Un éleveur déclare que les prix des poussins peuvent passer du simple au double du jour au lendemain et ajoute : « il n’y a aucune logique dans ce marché ».

À Bordj Bou Arréridj, Rahim déclare : « On dépense beaucoup, mais il n’y a pas de bénéfice. » 

Beyache, éleveur de dinde de Batna assure qu’ « habituellement, on peut perdre 200.000 DA ou même 400.000 DA. Mais on se rattrape progressivement, aujourd’hui ce n’est plus envisageable. »

En élevage avicole, le poste alimentation représente la charge la plus lourde. Dès les années 1970, l’ONAB s’est engagé exclusivement dans le modèle maïs-soja importé.

La crise ukrainienne a fait flamber leurs prix et remet en cause cette stratégie. Celui du quintal de soja est passé de 5.000 à 12.000 DA et celui du maïs de 3.000 à 6.500 DA. Par absence totale de stratégie de substitution locale, même partielle, les éleveurs algériens se trouvent aujourd’hui pris à la gorge.

À cela s’ajoute des circuits de commercialisation qui n’arrivent pas à réguler les prix. Aussi, de nombreux éleveurs indiquent vendre à perte et qu’à l’avenir dans ces conditions leurs poulaillers resteraient vides.

Bien qu’envisagée, la constitution de réserves de viande de poulet dans des entrepôts frigorifiques tarde à se développer.

À la sécheresse s’ajoutent donc des questions inhérentes à la construction de filières viables avec une répartition équitable de la valeur ajoutée entre producteur de fourrage, élevage, abattoir et commerçants.

Au mois d’août, lors de sa visite d’inspection dans les wilayas d’El Bayadh et Naâma, Abdelhafid Henni, le ministre de l’Agriculture a annoncé l’adoption prochaine de mesures scientifiques concernant l’élevage ovin avec notamment l’utilisation de l’insémination artificielle.

Une technique maîtrisée depuis des dizaines d’années au niveau des stations de l’Institut Technique de l’Élevage (Itelv) mais encore non vulgarisée sur le terrain.

Malgré leur savoir-faire ancestral, nombreux sont les éleveurs algériens qui restent éloignés des techniques modernes d’élevage dont les techniques d’alimentation.

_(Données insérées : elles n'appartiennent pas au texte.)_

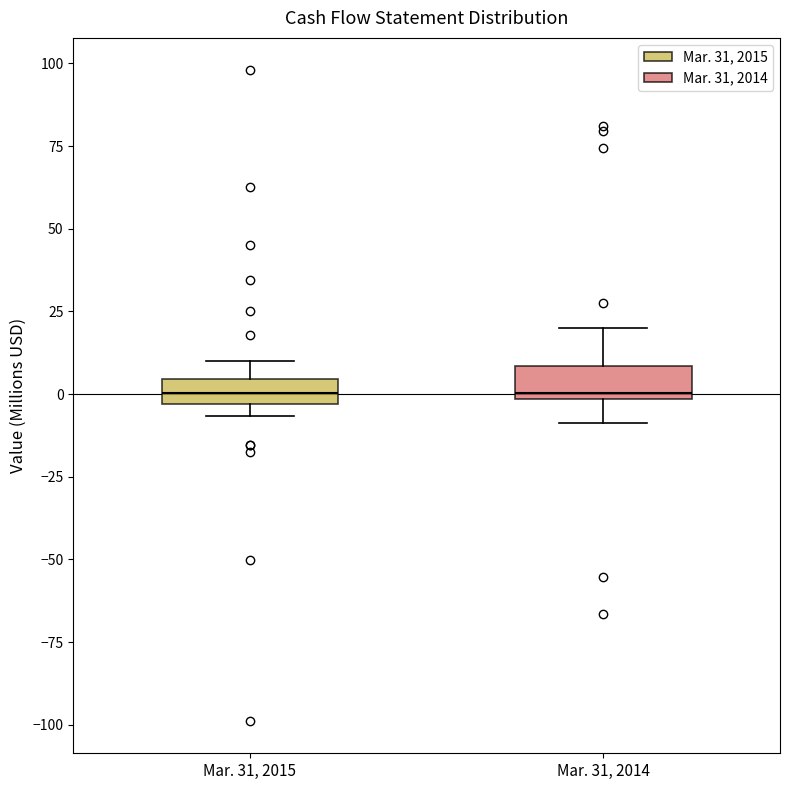

Reading left to right, transcribe this box plot: for each box, give where its median line is, the range the box spans, and where its two whiskers end, as read against the y-axis. The values are not printed on the chart, so give them approximately, as read against the axis.

Mar. 31, 2015: median 0, box -5 to 5, whiskers -5 (just below the box's lower edge) to 10
Mar. 31, 2014: median 0 (just above the box's lower edge), box 0 to 10, whiskers -10 to 20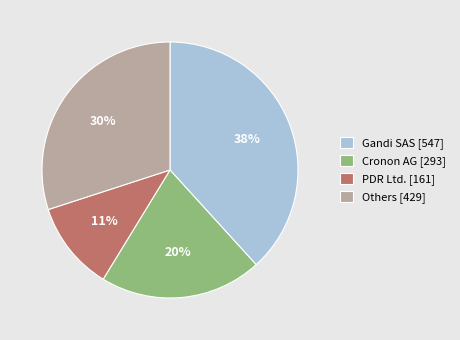

To the nearest percent, what is the difference between the largest and smallest slice percentages?

27%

La paille et l’orge en grains constituent l’alimentation de base, mais la ration reste déséquilibrée en azote. Une situation qui provoque une mauvaise utilisation de l’orge importée et donc son gaspillage.

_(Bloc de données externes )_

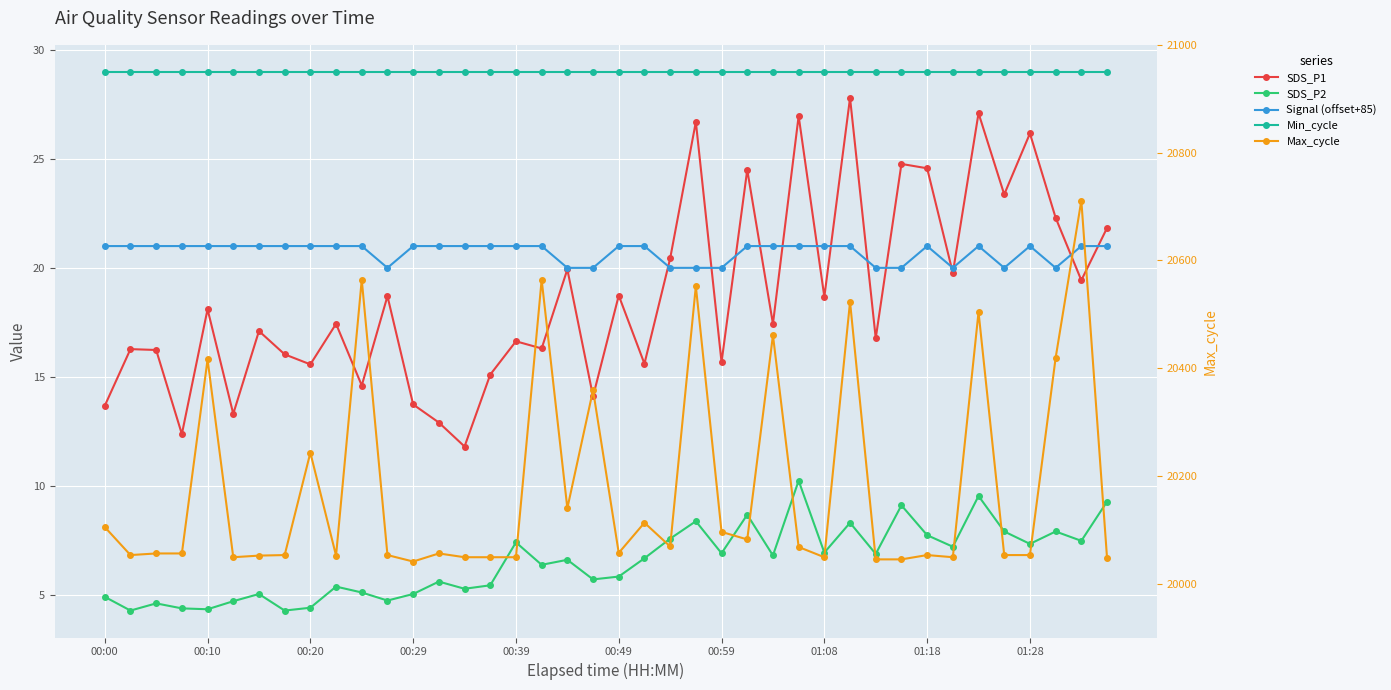

At which category does Signal (offset+85) reach its first local valley?

11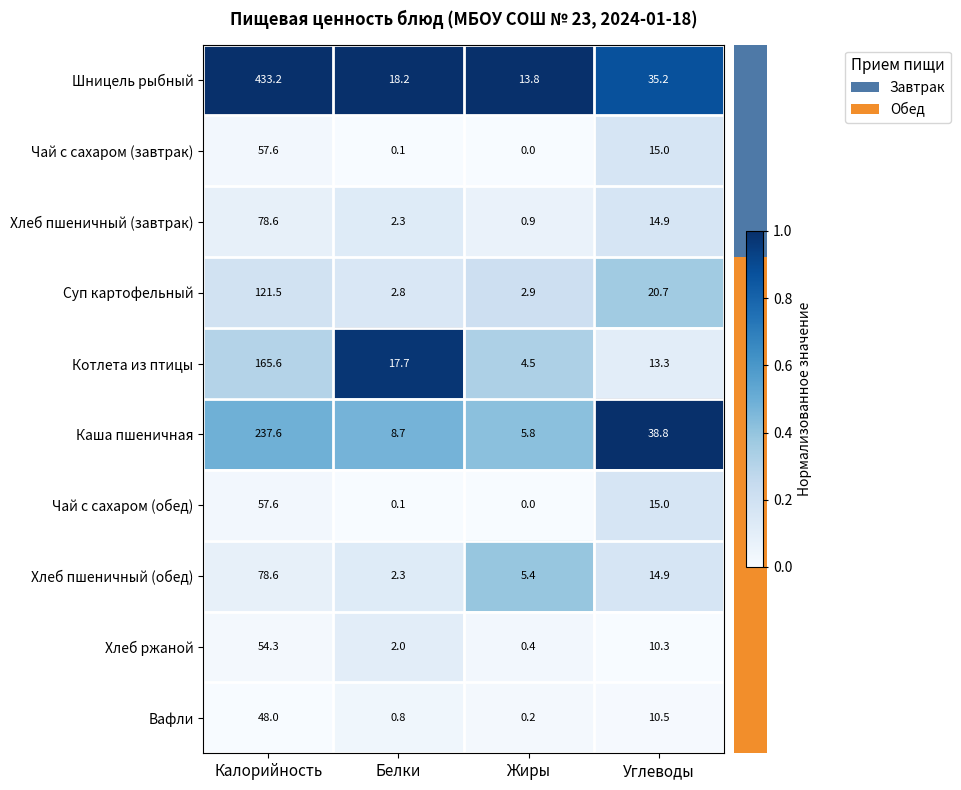

Which category has the highest value in the Хлеб пшеничный (завтрак) series?

Калорийность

L’élevage avicole est concentré dans de petits élevages de 3.000 à 5.000 poulets, le plus souvent élevés dans des serres transformées en poulaillers. Ces bâtiments non isolés ne permettent d’assurer ni le confort thermique, ni les normes sanitaires requises.

À Naama, Boualem Ahmed, le président de la Chambre d’agriculture, assure des efforts de ses services pour former et conseiller les éleveurs, mais, découragé, il lâche : « Le problème, c’est le coût de l’aliment ».

Que ce soit l’élevage ovin ou avicole, épidémies et manque d’aliment n’ont pas permis de reconstituer le cheptel. La pratique de méthodes anarchiques reste incompatible avec les critères de productivité d’un élevage. Une situation qui rend difficile la production massive de viandes à des prix accessibles.

Finalement, il s’agit d’un manque de vision. L’élevage a longtemps été considéré sous un simple aspect logistique sans se préoccuper de l’organisation des filières. Celles-ci sont encore récentes et se débattent entre représentativité et dotation en moyens.

À ces questions d’organisation des filières viennent se greffer les effets du réchauffement climatique qui touche de plein fouet l’Algérie.

Quelques éleveurs de moutons tentent d’y faire face en développant la culture d’orge germée, en ayant recours à l’hydroponie. L’agriculture découvre la difficulté d’assurer aux consommateurs un approvisionnement en protéines.

Nul doute qu’à l’avenir, avec la baisse et l’irrégularité de la pluviométrie, le modèle algérien de fourniture de protéines à partir de la seule consommation de viande devra être réexaminé.